◆ DATA PROVIDED
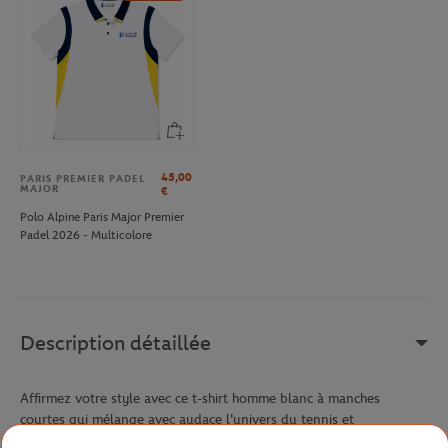
45,00
PARIS PREMIER PADEL
MAJOR
€
Polo Alpine Paris Major Premier
Padel 2026 - Multicolore
Description détaillée
Affirmez votre style avec ce t-shirt homme blanc à manches
courtes qui mélange avec audace l'univers du tennis et
l'atmosphère vibrante de Miami. La sérigraphie sur le devant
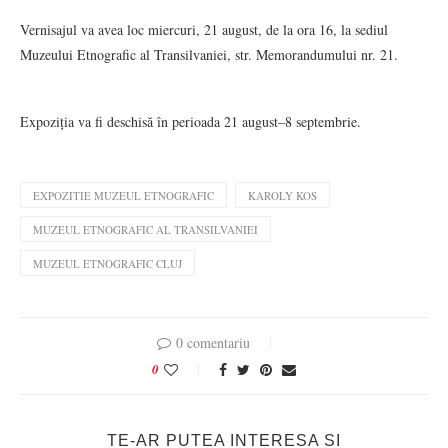
Vernisajul va avea loc miercuri, 21 august, de la ora 16, la sediul
Muzeului Etnografic al Transilvaniei, str. Memorandumului nr. 21.
Expoziția va fi deschisă în perioada 21 august–8 septembrie.
EXPOZITIE MUZEUL ETNOGRAFIC
KAROLY KOS
MUZEUL ETNOGRAFIC AL TRANSILVANIEI
MUZEUL ETNOGRAFIC CLUJ
0 comentariu
0
TE-AR PUTEA INTERESA SI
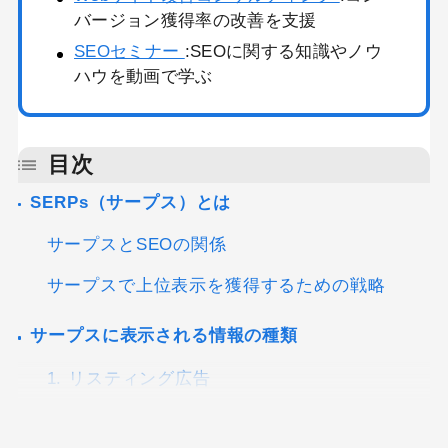
バージョン獲得率の改善を支援
SEOセミナー
:SEOに関する知識やノウ
ハウを動画で学ぶ
目次
SERPs（サープス）とは
サープスとSEOの関係
サープスで上位表示を獲得するための戦略
サープスに表示される情報の種類
1. リスティング広告
2. バーティカル検索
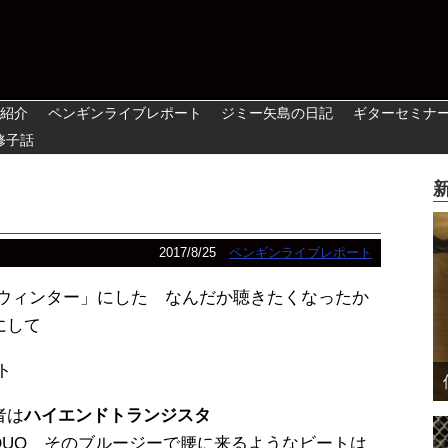
紹介
ペンギンライブレポート
ジミー矢島の日記
ギターセミナ
修子話
日
2017/8/25
ペンギンライブレポート
・ウィンター」にした なんだか聴きたくなったか
にして
ト
者は
ハイエンドトランジスタ
DUO そのブルージーで腰に来るようなビートは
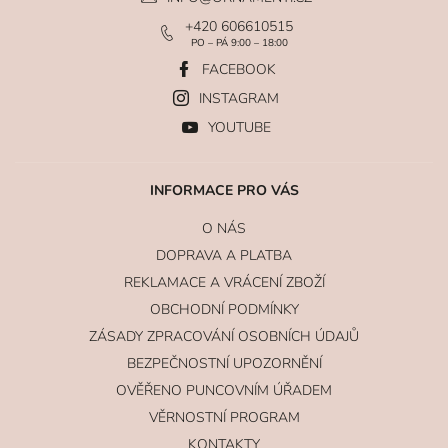
+420 606610515
PO – PÁ 9:00 – 18:00
FACEBOOK
INSTAGRAM
YOUTUBE
INFORMACE PRO VÁS
O NÁS
DOPRAVA A PLATBA
REKLAMACE A VRÁCENÍ ZBOŽÍ
OBCHODNÍ PODMÍNKY
ZÁSADY ZPRACOVÁNÍ OSOBNÍCH ÚDAJŮ
BEZPEČNOSTNÍ UPOZORNĚNÍ
OVĚŘENO PUNCOVNÍM ÚŘADEM
VĚRNOSTNÍ PROGRAM
KONTAKTY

◆ EXERCISE PROMPT
Go through the records above and count the lines with the word "avec" in them. Answer with the number only.

◆ TASK SOLUTION
2